A Program to Teach Sight-Singing

Lloyd A. Smith and Rodger J. McNab, Department of Computer Science, University of Waikato

Music is perhaps the most time intensive skill to teach. Unfortunately, a teacher can spend relatively little time with each student; consequently, students spend most of their time practicing without informed feedback. Computer based instruction in music makes it possible for students to receive feedback over much of their practice time. Early computer based music education programs (during the sixties and seventies) were limited to the use of visual and low fidelity sound output, and computer keyboard input. These programs were, for the most part, oriented toward teaching theory and ear training. More recently, the development of the MIDI interface has made it possible for a computer to receive and assess musical performance input from the user, first through musical keyboards, then through other MIDI instruments.
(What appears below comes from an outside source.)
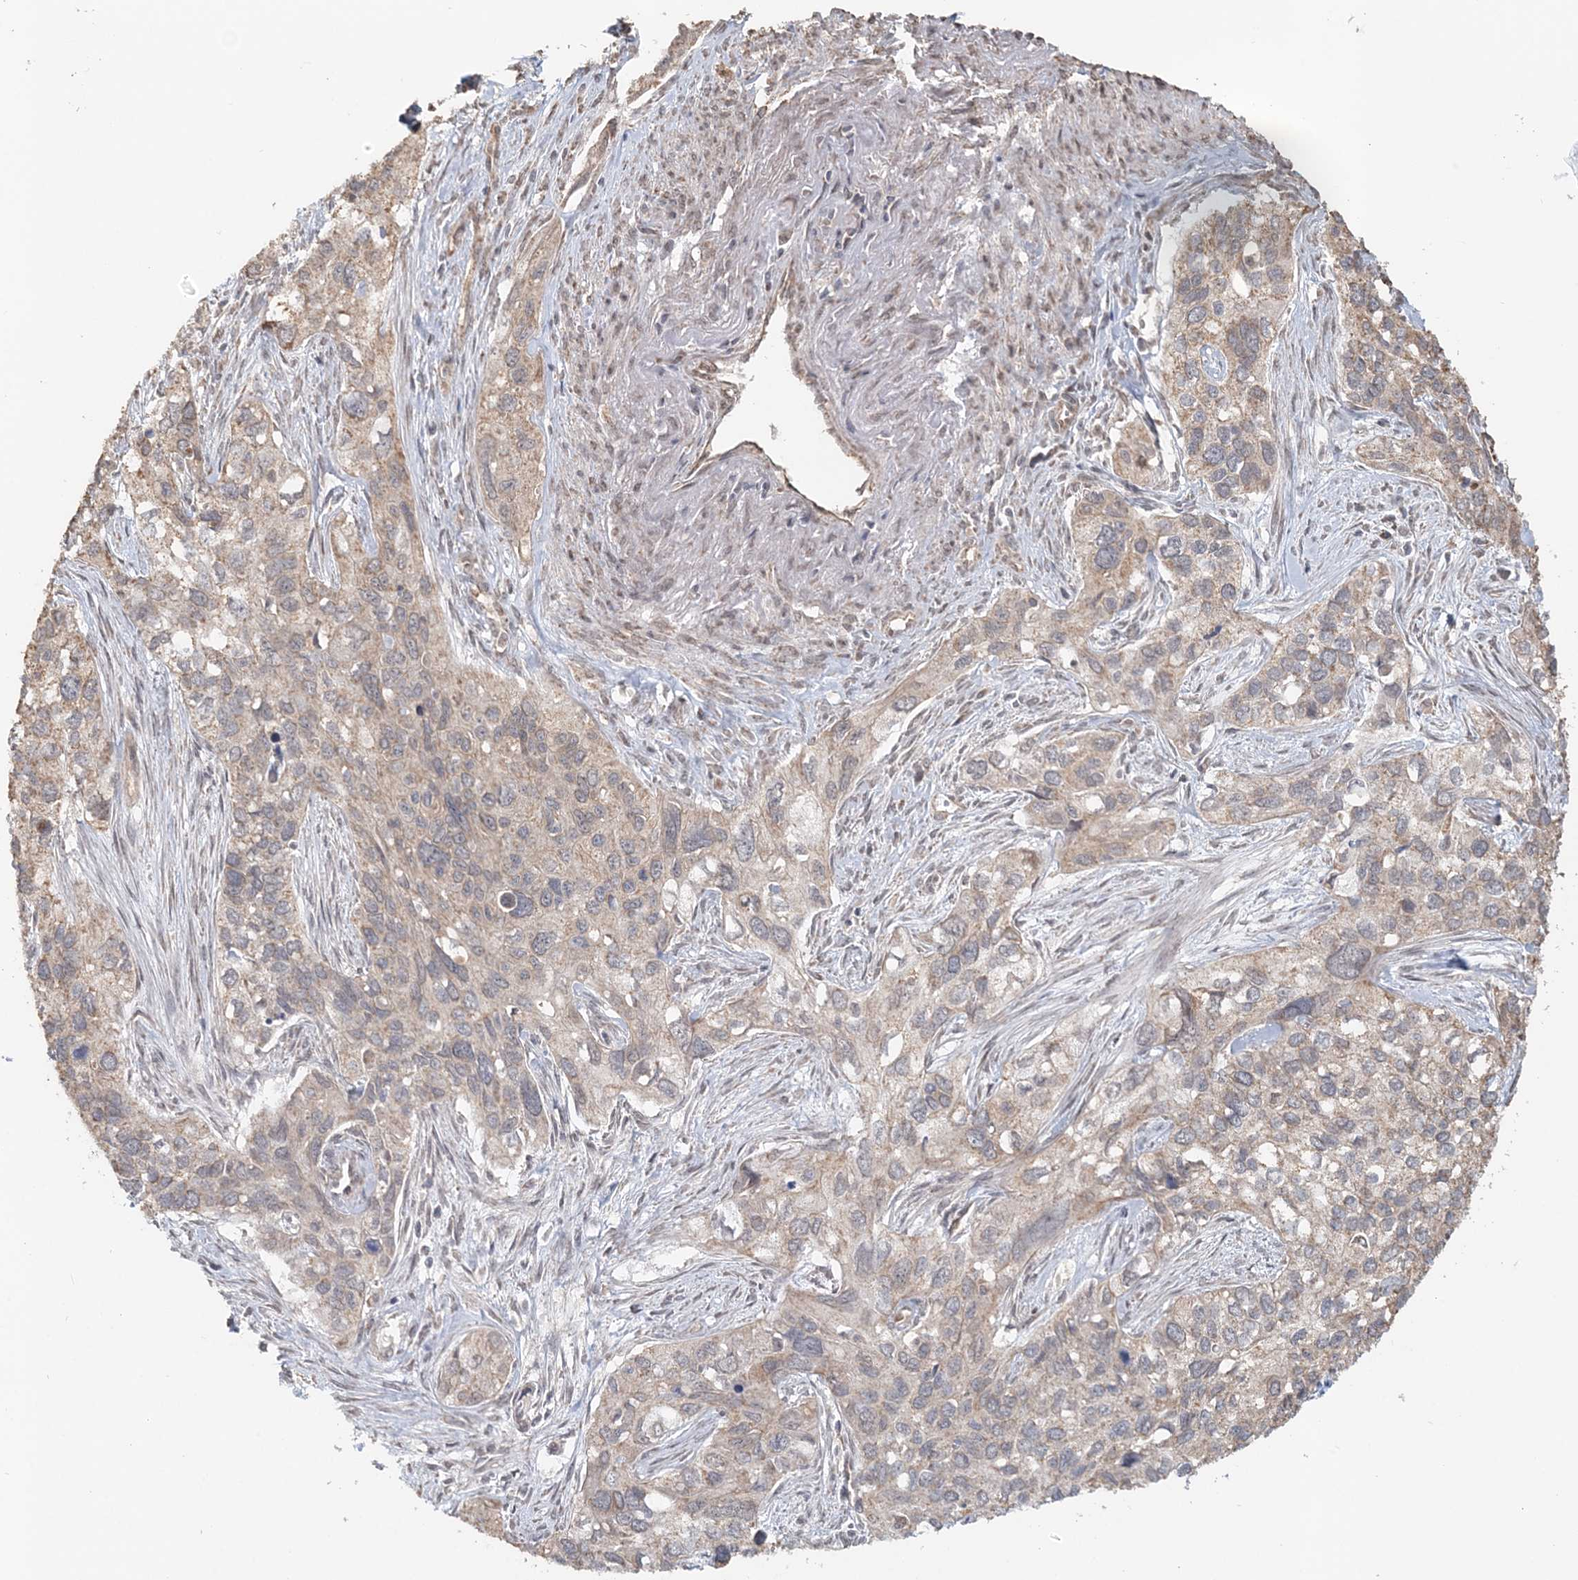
{"staining": {"intensity": "weak", "quantity": "25%-75%", "location": "cytoplasmic/membranous"}, "tissue": "cervical cancer", "cell_type": "Tumor cells", "image_type": "cancer", "snomed": [{"axis": "morphology", "description": "Squamous cell carcinoma, NOS"}, {"axis": "topography", "description": "Cervix"}], "caption": "A micrograph of human cervical cancer (squamous cell carcinoma) stained for a protein exhibits weak cytoplasmic/membranous brown staining in tumor cells.", "gene": "FBXO38", "patient": {"sex": "female", "age": 55}}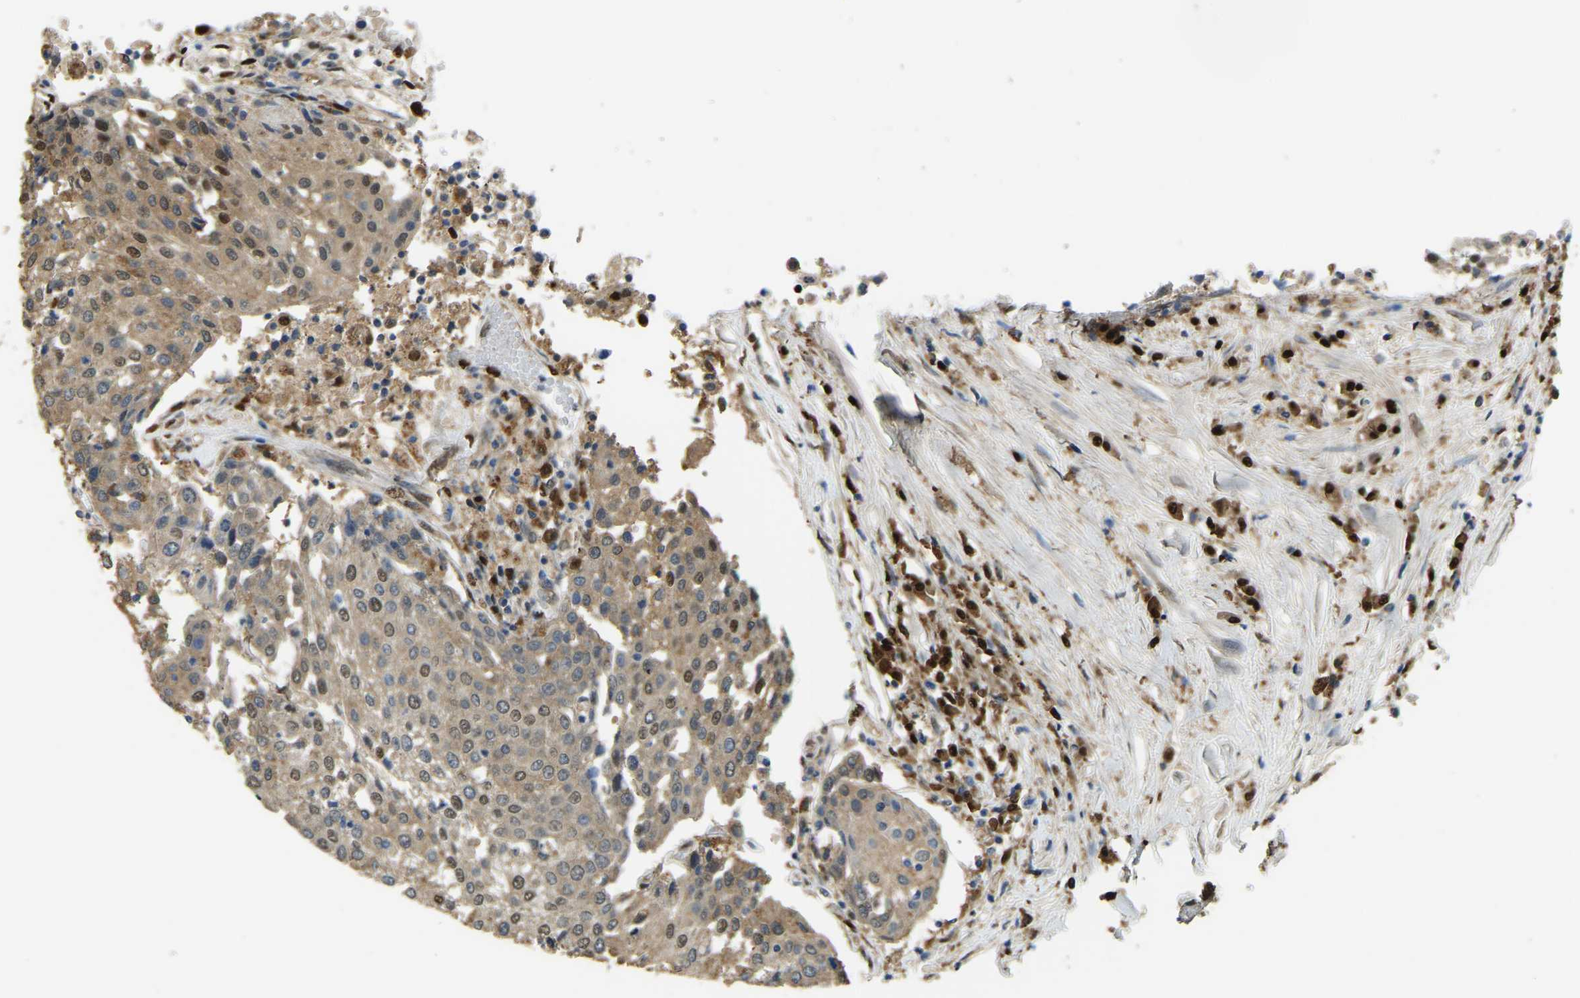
{"staining": {"intensity": "strong", "quantity": ">75%", "location": "cytoplasmic/membranous,nuclear"}, "tissue": "urothelial cancer", "cell_type": "Tumor cells", "image_type": "cancer", "snomed": [{"axis": "morphology", "description": "Urothelial carcinoma, High grade"}, {"axis": "topography", "description": "Urinary bladder"}], "caption": "Immunohistochemical staining of human urothelial cancer exhibits high levels of strong cytoplasmic/membranous and nuclear protein expression in approximately >75% of tumor cells. (DAB (3,3'-diaminobenzidine) IHC, brown staining for protein, blue staining for nuclei).", "gene": "NANS", "patient": {"sex": "female", "age": 85}}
With advances in digital signal processing and computer hardware technology, it is becoming feasible for a computer to receive and assess direct acoustic input. This makes it possible to extend computer based instruction to instruments which are not MIDI capable–in particular, computer assisted instruction can be applied to singing. This paper describes a program which forms the basis for teaching the skill of sight-singing–singing a melody without prior study. While there are commercial systems now available to teach sight-singing, they typically assess performance by accumulating the time during which the user is singing the correct pitch according to a strict tempo. Our approach is to transcribe the melody sung by the user, then to assess performance by finding the optimal alignment between the user’s input and the test melody. The design philosophy is that sight-singing tuition is just one application of a general melody transcription program. Our program, then, is organized in stages. First, the acoustic signal is captured and processed to identify its time varying frequency. Second, the frequencies so identified are converted to musical pitches and rhythms. Finally, the input melody is matched against the test melody in order to assess the user’s performance.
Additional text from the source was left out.